In remarks before members of the Joint Committee on the Judiciary, Pappas said he supported “An Act to Protect the Commonwealth from Dangerous Persons,” filed last month to update Massachusetts statutes surrounding bail, dangerousness hearings, and other aspects of pre-trial release or detention.
Pappas asked the Committee to adopt the bill, especially a provision that would allow prosecutors to appeal a district or municipal court judge’s abuse of discretion in setting bail. Massachusetts judges have unfettered discretion in setting bail, and while a defendant may appeal a bail order prosecutors may not – even in a case such as the one Pappas described at yesterday’s hearing.
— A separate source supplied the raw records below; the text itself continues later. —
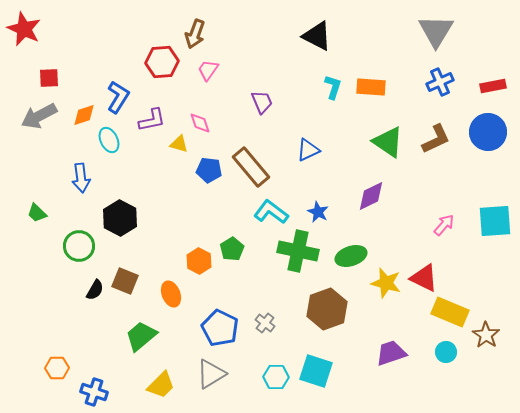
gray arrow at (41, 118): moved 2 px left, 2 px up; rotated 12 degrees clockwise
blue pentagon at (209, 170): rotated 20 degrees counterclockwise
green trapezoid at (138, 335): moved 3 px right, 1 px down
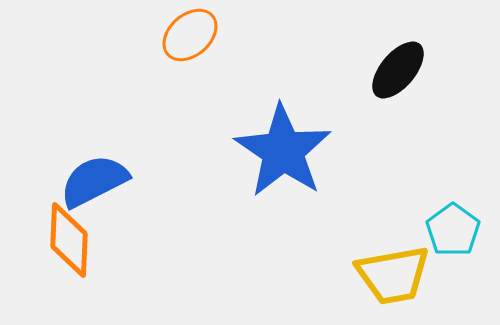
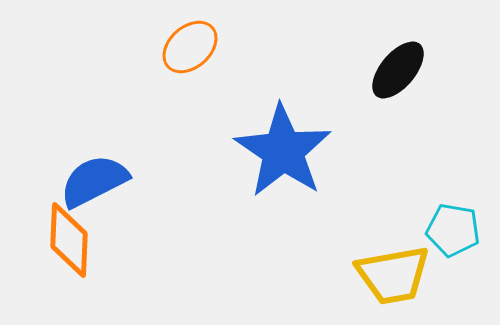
orange ellipse: moved 12 px down
cyan pentagon: rotated 26 degrees counterclockwise
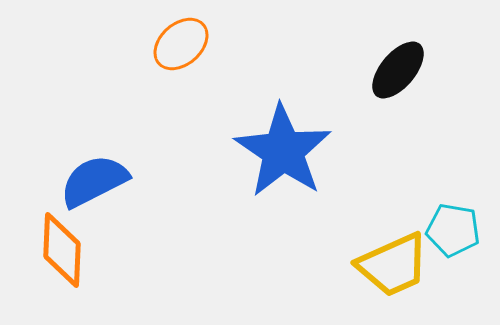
orange ellipse: moved 9 px left, 3 px up
orange diamond: moved 7 px left, 10 px down
yellow trapezoid: moved 10 px up; rotated 14 degrees counterclockwise
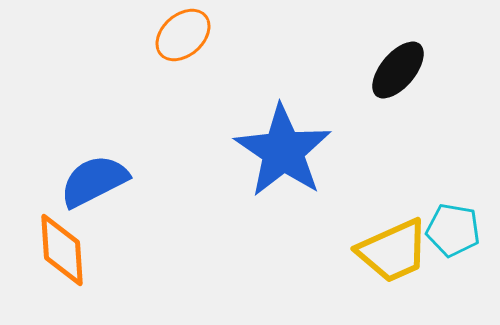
orange ellipse: moved 2 px right, 9 px up
orange diamond: rotated 6 degrees counterclockwise
yellow trapezoid: moved 14 px up
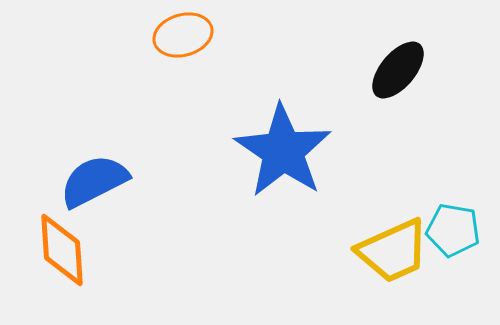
orange ellipse: rotated 26 degrees clockwise
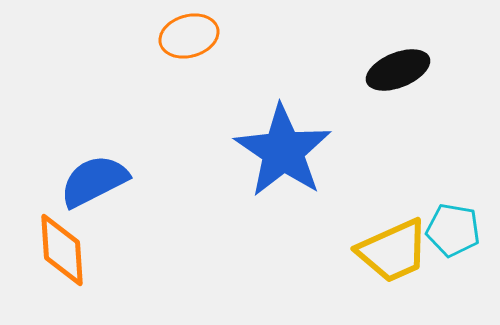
orange ellipse: moved 6 px right, 1 px down
black ellipse: rotated 28 degrees clockwise
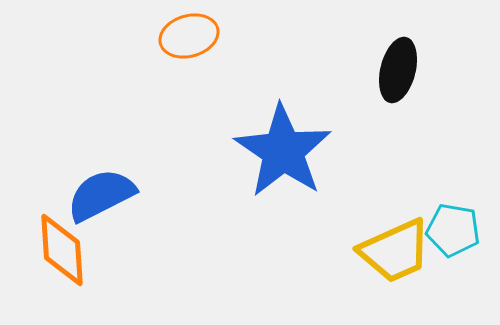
black ellipse: rotated 54 degrees counterclockwise
blue semicircle: moved 7 px right, 14 px down
yellow trapezoid: moved 2 px right
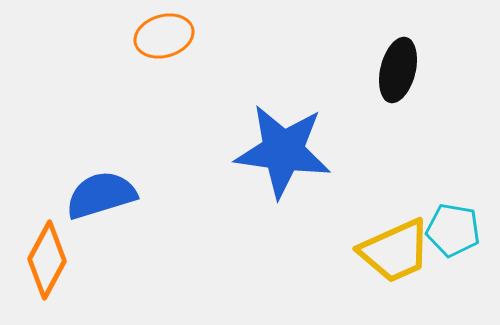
orange ellipse: moved 25 px left
blue star: rotated 26 degrees counterclockwise
blue semicircle: rotated 10 degrees clockwise
orange diamond: moved 15 px left, 10 px down; rotated 32 degrees clockwise
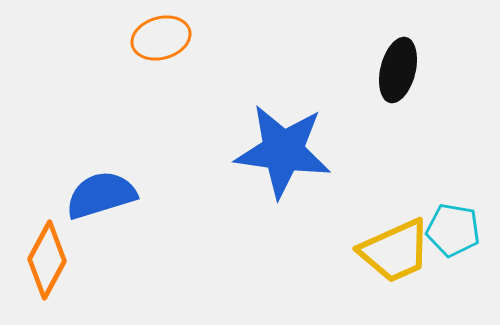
orange ellipse: moved 3 px left, 2 px down
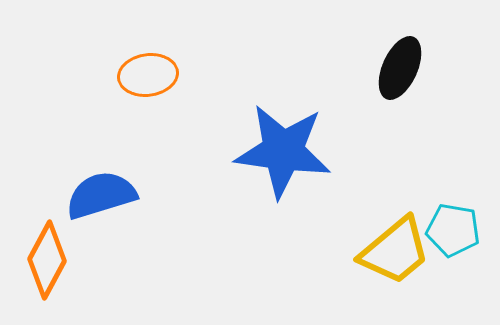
orange ellipse: moved 13 px left, 37 px down; rotated 8 degrees clockwise
black ellipse: moved 2 px right, 2 px up; rotated 10 degrees clockwise
yellow trapezoid: rotated 16 degrees counterclockwise
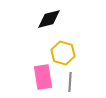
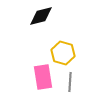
black diamond: moved 8 px left, 3 px up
Pappas recounted the case of a man with a prior default in a case charging assault with intent to kill who was charged this summer with indecent assault and battery on the young child of a relative. The Charlestown Municipal Court judge who arraigned the case declined to set cash bail and instead released the defendant to home confinement and GPS monitoring. When informed that the courthouse had no GPS devices, however, the judge rescinded that order and instructed the defendant’s wife to call police if he left the house.
The defendant violated those orders almost immediately, and within days the court heard testimony at a restraining order hearing that he had attended a soccer game where the victim’s mother was present. The court granted a motion for an arrest warrant – only to learn that he had given a false address.
“When the defendant was finally taken back into custody,” Pappas said, “a second judge didn’t just deny prosecutors’ motions to revoke his personal recognizance, to set higher bail, or to impose at least the GPS monitoring that had previously been ordered and then rescinded. This second judge actually relaxed the conditions of his house arrest, effectively rewarding him for violating the terms of his release.”
Pappas also supported provisions within the bill that would allow judges to consider a defendant’s prior history of violence when determining whether to grant a dangerousness hearing and would remove the requirement that prosecutors seek a dangerousness hearing only at arraignment. And he asked lawmakers to look favorably on the bill’s requirement that the courts create and utilize a text-messaging service to notify defendants of upcoming mandatory court appearances.
“For defendants who present neither a public safety threat nor a flight risk, the text message service provision of the Governor’s bill is, to my mind, overdue,” Pappas said. “For these defendants, an automated reminder is sufficient – and perhaps even more effective than monetary bail. At a time when our own SJC notes that cellular phones are used by almost everyone for almost everything, there is no reason for our courts not to explore their efficacy in this regard.”